One of the veterinary profession's greatest achievements has been
the virtual eradication of tuberculosis from the national herd. This disease was the scourge of the dairy industry in the 1930s and 1940s. Very few young veterinary surgeons today have ever seen a cow infected by TB, thanks to the efforts of the profession fifty years ago but, in those days, stricken animals presented a sorry sight – gaunt, emaciated creatures, with the giveaway soft cough that Alf got to recognise so well. It was not only cows that succumbed; countless people died through drinking the milk from these infected animals. Jean Wilson, his old girlfriend from his Yoker days, died through contracting it as a young woman, and Donald Sinclair, who had married while still a student at Edinburgh Veterinary College in the early 1930s, lost his young wife to the disease. Veterinary surgeons were paid to help eradicate the disease by carrying out intradermal tests on the animals, after which any reactors would be slaughtered. It was tough and tedious work, involving the injection of many thousands of uncooperative beasts, but it was a lifeline to cash-strapped practices.

A typical day's work in Donald's practice ledger at that time would amount to around £2–3 per day whereas a couple of days' TB Testing could earn the practice £20–30. No wonder veterinary surgeons snatched eagerly at any testing that came their way.

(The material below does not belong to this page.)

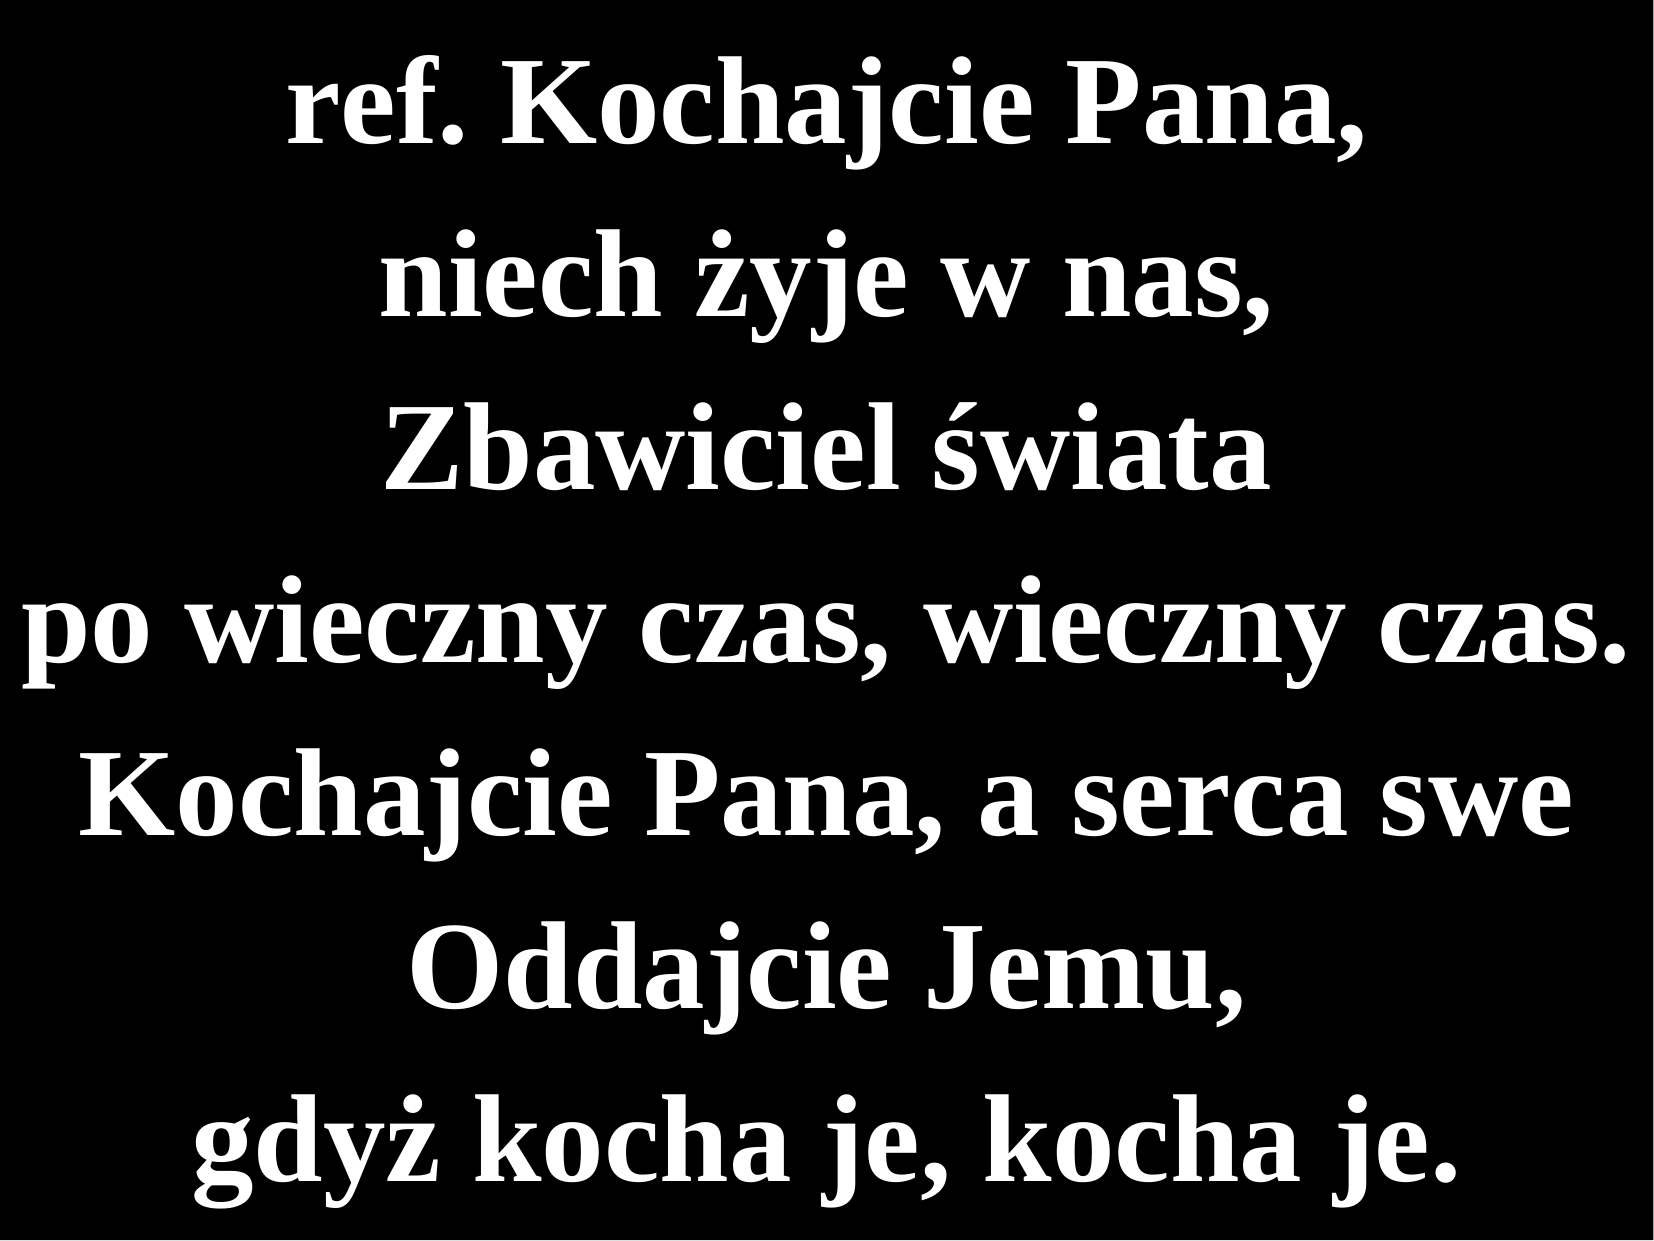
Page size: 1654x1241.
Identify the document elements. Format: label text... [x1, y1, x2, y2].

There was one notable exception to this. He was a veterinary surgeon who lived in Leyburn, twenty-five miles from Thirsk, in the Yorkshire Dales – a beautiful area which teemed with cows. This vet did not want the tedium and paperwork associated with TB Testing; the acquisition of money meant less to him than the preservation of his steady, enjoyable lifestyle. His name was Frank Bingham, an unambitious but very capable Irish vet, described by Alf as one of the finest veterinary surgeons he ever knew. It was Frank's easy approach to life that was largely instrumental in introducing Alf to the Yorkshire Dales.